[Recorded data Boundary: Start]

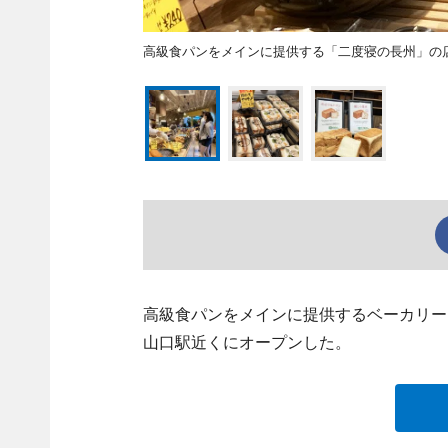
高級食パンをメインに提供する「二度寝の長州」の
高級食パンをメインに提供するベーカリー「
山口駅近くにオープンした。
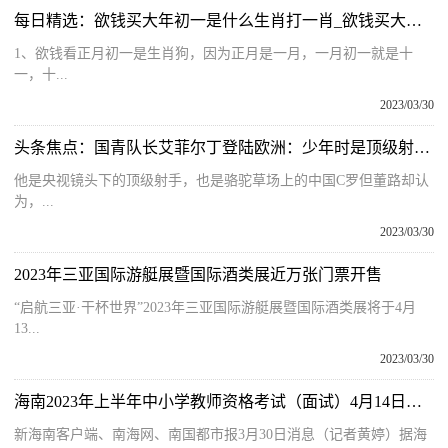
每日精选：欲钱买大年初一是什么生肖打一肖_欲钱买大年初一是什么生肖
1、欲钱看正月初一是生肖狗，因为正月是一月，一月初一就是十
一，十...
2023/03/30
头条焦点：国青队长艾菲尔丁登陆欧洲：少年时是顶级射手，尽快定位很关键
他是央视镜头下的顶级射手，也是骆驼草场上的中国C罗但董路却认
为，...
2023/03/30
2023年三亚国际游艇展暨国际酒类展近万张门票开售
“启航三亚·干杯世界”2023年三亚国际游艇展暨国际酒类展将于4月
13...
2023/03/30
海南2023年上半年中小学教师资格考试（面试）4月14日起报名
新海南客户端、南海网、南国都市报3月30日消息（记者黄婷）据海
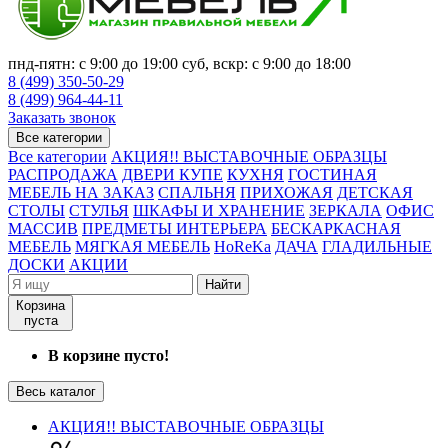
пнд-пятн: с 9:00 до 19:00 суб, вскр: с 9:00 до 18:00
8 (499) 350-50-29
8 (499) 964-44-11
Заказать звонок
Все категории
Все категории
АКЦИЯ!! ВЫСТАВОЧНЫЕ ОБРАЗЦЫ
РАСПРОДАЖА
ДВЕРИ КУПЕ
КУХНЯ
ГОСТИНАЯ
МЕБЕЛЬ НА ЗАКАЗ
СПАЛЬНЯ
ПРИХОЖАЯ
ДЕТСКАЯ
СТОЛЫ
СТУЛЬЯ
ШКАФЫ И ХРАНЕНИЕ
ЗЕРКАЛА
ОФИС
МАССИВ
ПРЕДМЕТЫ ИНТЕРЬЕРА
БЕСКАРКАСНАЯ
МЕБЕЛЬ
МЯГКАЯ МЕБЕЛЬ
HoReKa
ДАЧА
ГЛАДИЛЬНЫЕ
ДОСКИ
АКЦИИ
Найти
Корзина
пуста
В корзине пусто!
Весь каталог
АКЦИЯ!! ВЫСТАВОЧНЫЕ ОБРАЗЦЫ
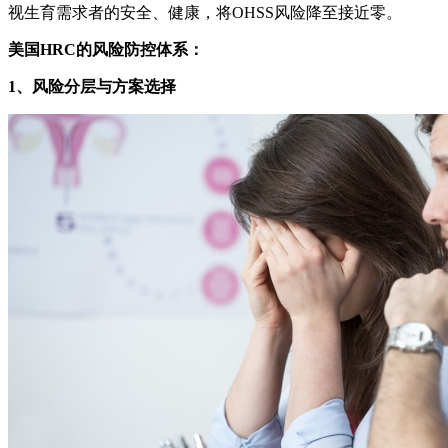
视生育需求者的安全、健康，将OHSS风险降至接近零。
美国HRC的风险防控体系：
1、风险分层与方案选择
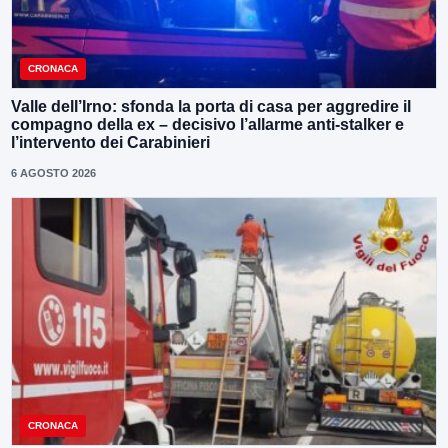
CRONACA
Valle dell’Irno: sfonda la porta di casa per aggredire il
compagno della ex – decisivo l’allarme anti-stalker e
l’intervento dei Carabinieri
6 AGOSTO 2026
CRONACA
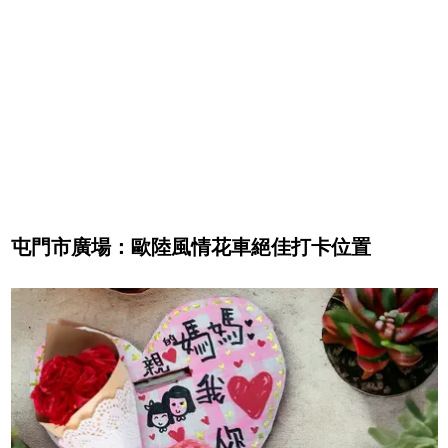
屯門市廣場：歐陸風情花車絕佳打卡位置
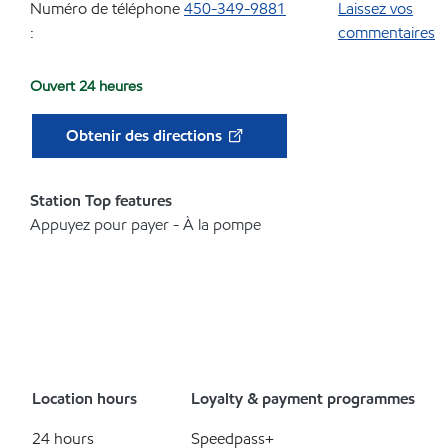
Numéro de téléphone
450-349-9881
Laissez vos
:
commentaires
Ouvert 24 heures
Obtenir des directions
Station Top features
Appuyez pour payer - À la pompe
Location hours
Loyalty & payment programmes
24 hours
Speedpass+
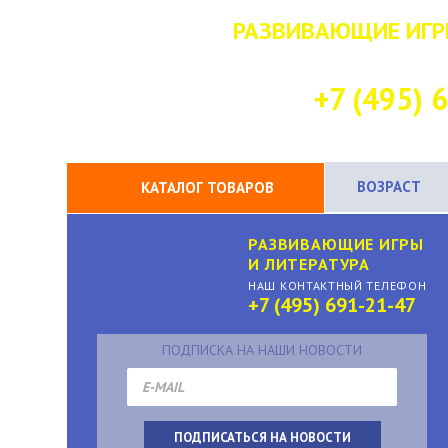
РАЗВИВАЮЩИЕ ИГР
НАШ КОНТАК
+7 (495) 
ВОЗРАСТ
КАТАЛОГ ТОВАРОВ
РАЗВИВАЮЩИЕ ИГРЫ
И ЛИТЕРАТУРА
НАШ КОНТАКТНЫЙ ТЕЛЕФОН
+7 (495) 691-21-47
ПОДПИСКА НА НАШИ НОВОСТИ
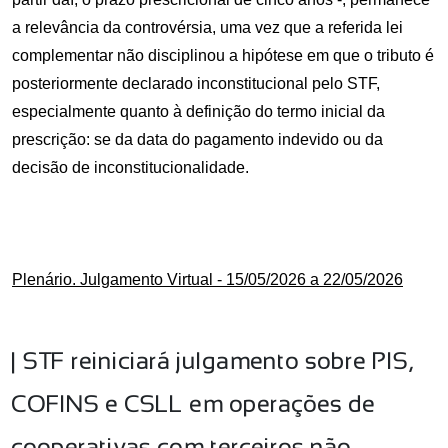
a relevância da controvérsia, uma vez que a referida lei
complementar não disciplinou a hipótese em que o tributo é
posteriormente declarado inconstitucional pelo STF,
especialmente quanto à definição do termo inicial da
prescrição: se da data do pagamento indevido ou da
decisão de inconstitucionalidade.
Plenário. Julgamento Virtual - 15/05/2026 a 22/05/2026
|
STF reiniciará julgamento sobre PIS,
COFINS e CSLL em operações de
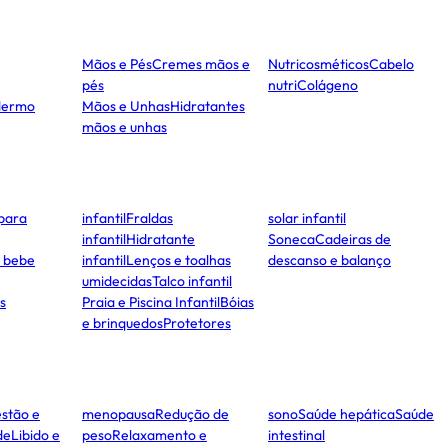
Mãos e Pés
Cremes mãos e
Nutricosméticos
Cabelo
pés
nutri
Colágeno
dermo
Mãos e Unhas
Hidratantes
mãos e unhas
para
infantil
Fraldas
solar infantil
infantil
Hidratante
Soneca
Cadeiras de
e bebe
infantil
Lenços e toalhas
descanso e balanço
umidecidas
Talco infantil
s
Praia e Piscina Infantil
Bóias
e brinquedos
Protetores
stão e
menopausa
Redução de
sono
Saúde hepática
Saúde
de
Libido e
peso
Relaxamento e
intestinal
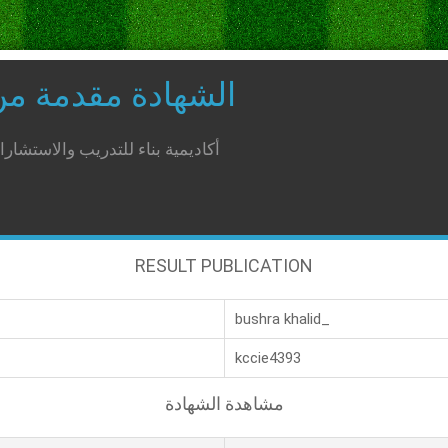
الشهادة مقدمة م
أكاديمية بناء للتدريب والاستشار
RESULT PUBLICATION
bushra khalid_
kccie4393
مشاهدة الشهادة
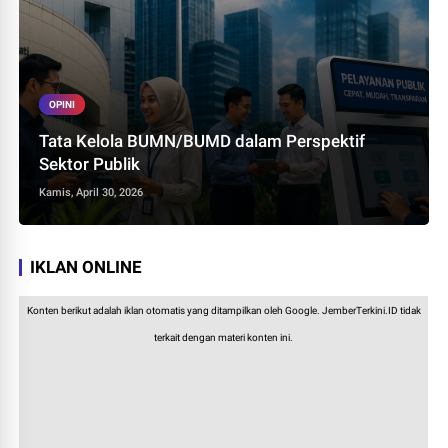
OPINI
Tata Kelola BUMN/BUMD dalam Perspektif
Sektor Publik
Kamis, April 30, 2026
IKLAN ONLINE
Konten berikut adalah iklan otomatis yang ditampilkan oleh Google. JemberTerkini.ID tidak
terkait dengan materi konten ini.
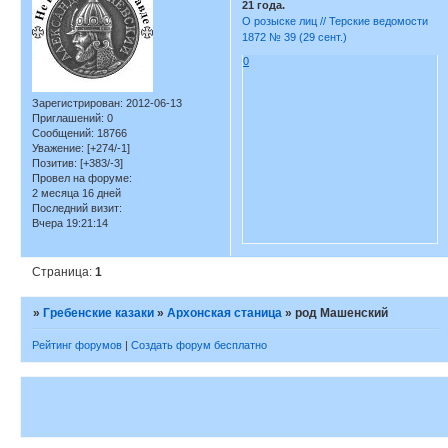
21 года.
О розыске лиц // Терские ведомости
1872 № 39 (29 сент.)
0
Зарегистрирован
: 2012-06-13
Приглашений:
0
Сообщений:
18766
Уважение:
[+274/-1]
Позитив:
[+383/-3]
Провел на форуме:
2 месяца 16 дней
Последний визит:
Вчера 19:21:14
Страница:
1
»
Гребенские казаки
»
Архонская станица
»
род Машенский
Рейтинг форумов
|
Создать форум бесплатно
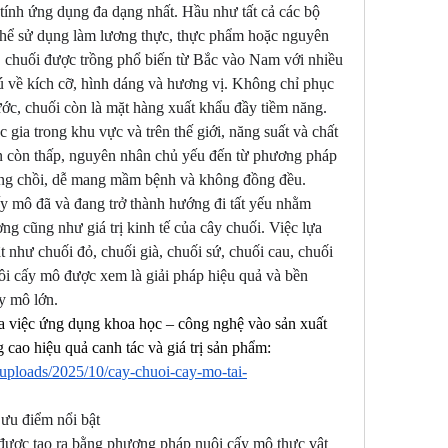
à tính ứng dụng đa dạng nhất. Hầu như tất cả các bộ 
thể sử dụng làm lương thực, thực phẩm hoặc nguyên 
, chuối được trồng phổ biến từ Bắc vào Nam với nhiều 
 về kích cỡ, hình dáng và hương vị. Không chỉ phục 
ước, chuối còn là mặt hàng xuất khẩu đầy tiềm năng. 
 gia trong khu vực và trên thế giới, năng suất và chất 
n còn thấp, nguyên nhân chủ yếu đến từ phương pháp 
ằng chồi, dễ mang mầm bệnh và không đồng đều.
y mô đã và đang trở thành hướng đi tất yếu nhằm 
ng cũng như giá trị kinh tế của cây chuối. Việc lựa 
 như chuối đỏ, chuối già, chuối sứ, chuối cau, chuối 
ôi cấy mô được xem là giải pháp hiệu quả và bền 
y mô lớn.
 việc ứng dụng khoa học – công nghệ vào sản xuất 
cao hiệu quả canh tác và giá trị sản phẩm:
/uploads/2025/10/cay-chuoi-cay-mo-tai-
ưu điểm nổi bật
được tạo ra bằng phương pháp nuôi cấy mô thực vật 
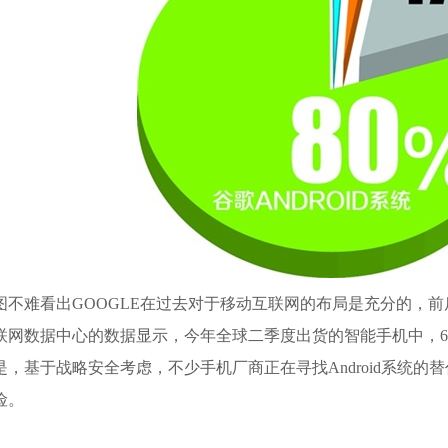
不难看出GOOGLE在过去对于移动互联网的布局是充分的，
联网数据中心的数据显示，今年全球二季度出货的智能手机中，6
是，基于战略安全考虑，不少手机厂商正在寻找Android系统
险。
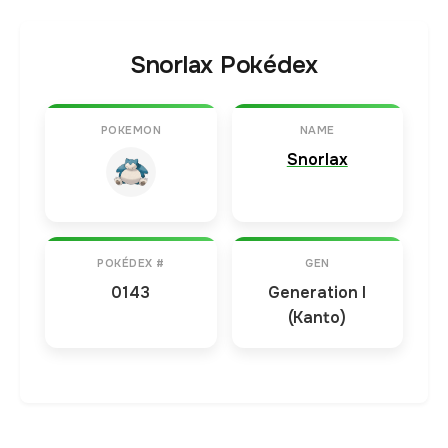
Snorlax Pokédex
POKEMON
NAME
Snorlax
POKÉDEX #
GEN
0143
Generation I
(Kanto)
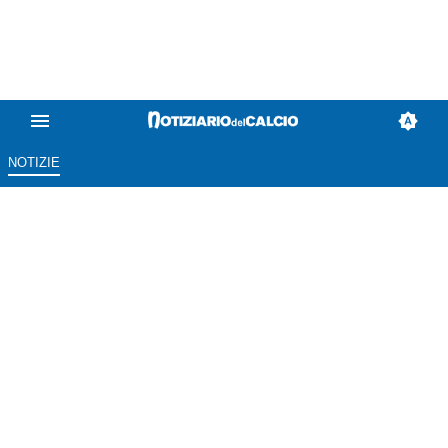
NOTIZIE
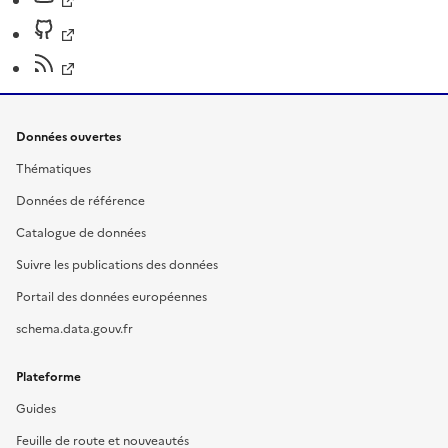
Données ouvertes
Thématiques
Données de référence
Catalogue de données
Suivre les publications des données
Portail des données européennes
schema.data.gouv.fr
Plateforme
Guides
Feuille de route et nouveautés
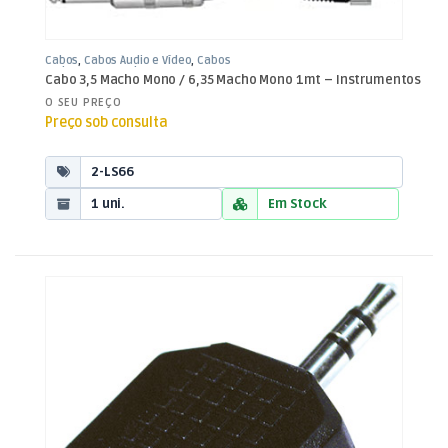
Cabos
,
Cabos Áudio e Vídeo
,
Cabos
Jack 3,5mm / Jack 6,35mm
Cabo 3,5 Macho Mono / 6,35 Macho Mono 1mt – Instrumentos
O SEU PREÇO
Preço sob consulta
2-LS66
1 uni.
Em Stock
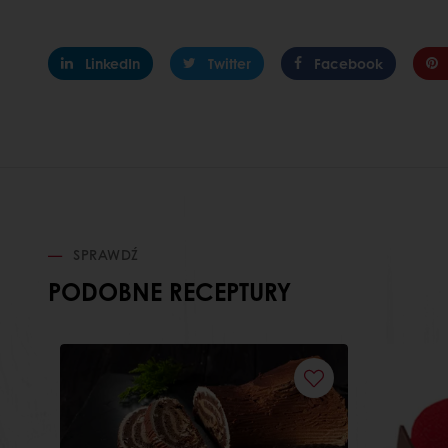
LinkedIn
Twitter
Facebook
SPRAWDŹ
PODOBNE RECEPTURY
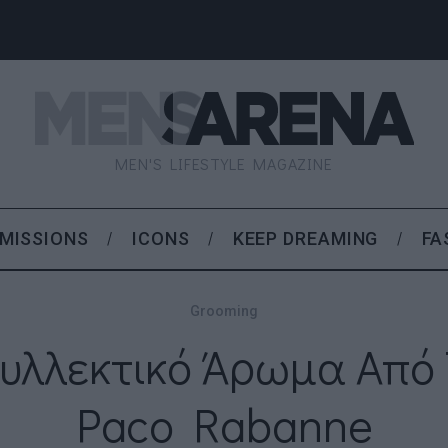
MEN'S LIFESTYLE MAGAZINE
MISSIONS
ICONS
KEEP DREAMING
FA
Grooming
Συλλεκτικό Άρωμα Από 
Paco Rabanne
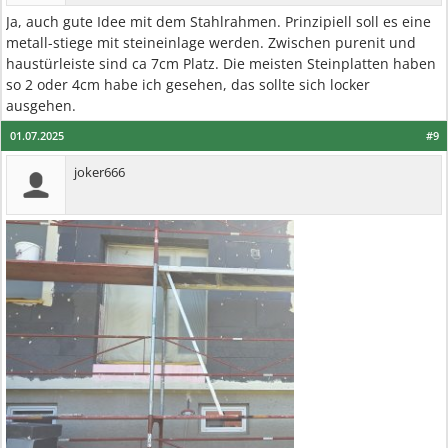
Ja, auch gute Idee mit dem Stahlrahmen. Prinzipiell soll es eine
metall-stiege mit steineinlage werden. Zwischen purenit und
haustürleiste sind ca 7cm Platz. Die meisten Steinplatten haben
so 2 oder 4cm habe ich gesehen, das sollte sich locker
ausgehen.
01.07.2025
#9
joker666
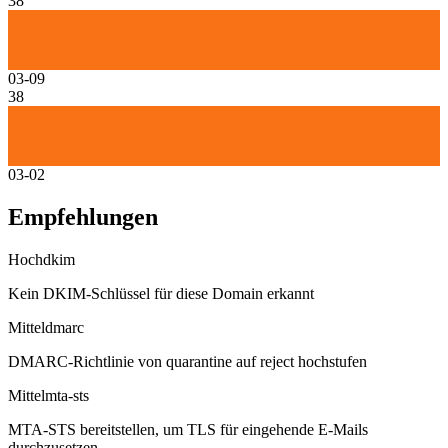
38
03-09
38
03-02
Empfehlungen
Hoch
dkim
Kein DKIM-Schlüssel für diese Domain erkannt
Mittel
dmarc
DMARC-Richtlinie von quarantine auf reject hochstufen
Mittel
mta-sts
MTA-STS bereitstellen, um TLS für eingehende E-Mails
durchzusetzen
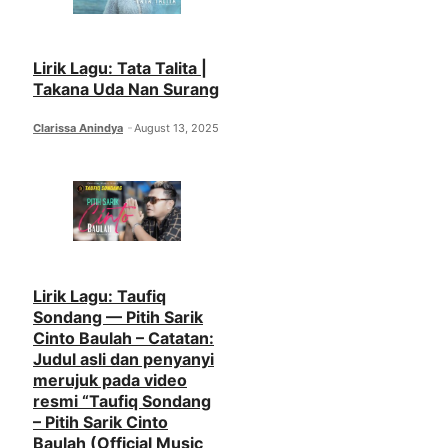
Lirik Lagu: Tata Talita |
Takana Uda Nan Surang
Clarissa Anindya
August 13, 2025
Lirik Lagu: Taufiq
Sondang — Pitih Sarik
Cinto Baulah – Catatan:
Judul asli dan penyanyi
merujuk pada video
resmi “Taufiq Sondang
– Pitih Sarik Cinto
Baulah (Official Music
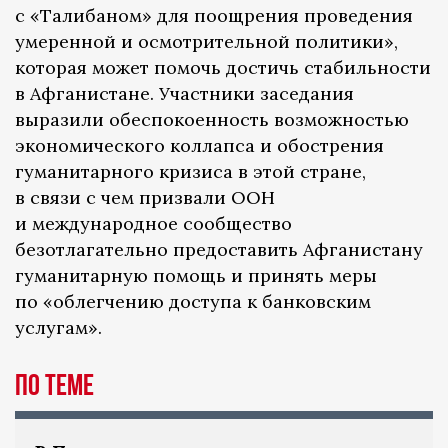
с «Талибаном» для поощрения проведения
умеренной и осмотрительной политики»,
которая может помочь достичь стабильности
в Афганистане. Участники заседания
выразили обеспокоенность возможностью
экономического коллапса и обострения
гуманитарного кризиса в этой стране,
в связи с чем призвали ООН
и международное сообщество
безотлагательно предоставить Афганистану
гуманитарную помощь и принять меры
по «облегчению доступа к банковским
услугам».
По теме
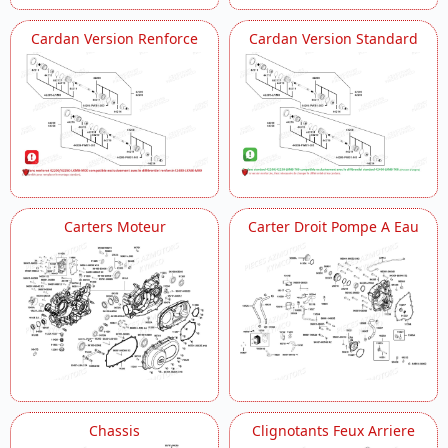
Cardan Version Renforce
Cardan Version Standard
Carters Moteur
Carter Droit Pompe A Eau
Chassis
Clignotants Feux Arriere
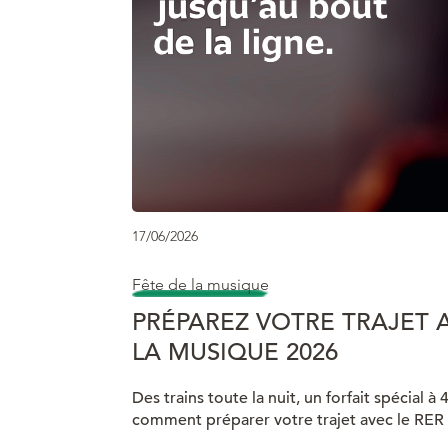
17/06/2026
Fête de la musique
PRÉPAREZ VOTRE TRAJET A
LA MUSIQUE 2026
Des trains toute la nuit, un forfait spécial à 
comment préparer votre trajet avec le RER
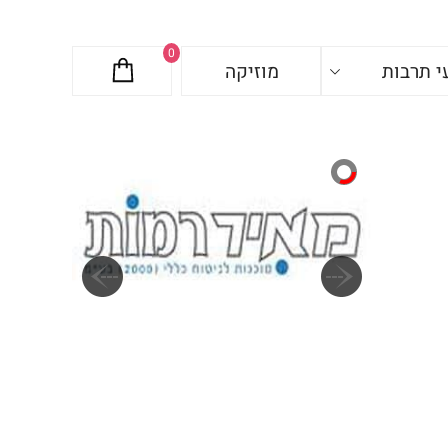
0
י תרבות
מוזיקה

[Recorded data Boundary: End]

Aim of the task – Look back over the records above. Reproduce exactly everything from the line with "n còn thấp, nguyên" down to the line with "Catalogue de données", inclusive, and leave the pictures out.

Solution for this exercise –
n còn thấp, nguyên nhân chủ yếu đến từ phương pháp 
ằng chồi, dễ mang mầm bệnh và không đồng đều.
y mô đã và đang trở thành hướng đi tất yếu nhằm 
ng cũng như giá trị kinh tế của cây chuối. Việc lựa 
 như chuối đỏ, chuối già, chuối sứ, chuối cau, chuối 
ôi cấy mô được xem là giải pháp hiệu quả và bền 
y mô lớn.
 việc ứng dụng khoa học – công nghệ vào sản xuất 
cao hiệu quả canh tác và giá trị sản phẩm:
/uploads/2025/10/cay-chuoi-cay-mo-tai-
ưu điểm nổi bật
được tạo ra bằng phương pháp nuôi cấy mô thực vật 
不难看出GOOGLE在过去对于移动互联网的布局是充分的，
联网数据中心的数据显示，今年全球二季度出货的智能手机中，6
是，基于战略安全考虑，不少手机厂商正在寻找Android系统
险。
Snorlax Pokédex
POKEMON
NAME
Snorlax
POKÉDEX #
GEN
0143
Generation I
(Kanto)
NOTIZIE
Données ouvertes
Thématiques
Données de référence
Catalogue de données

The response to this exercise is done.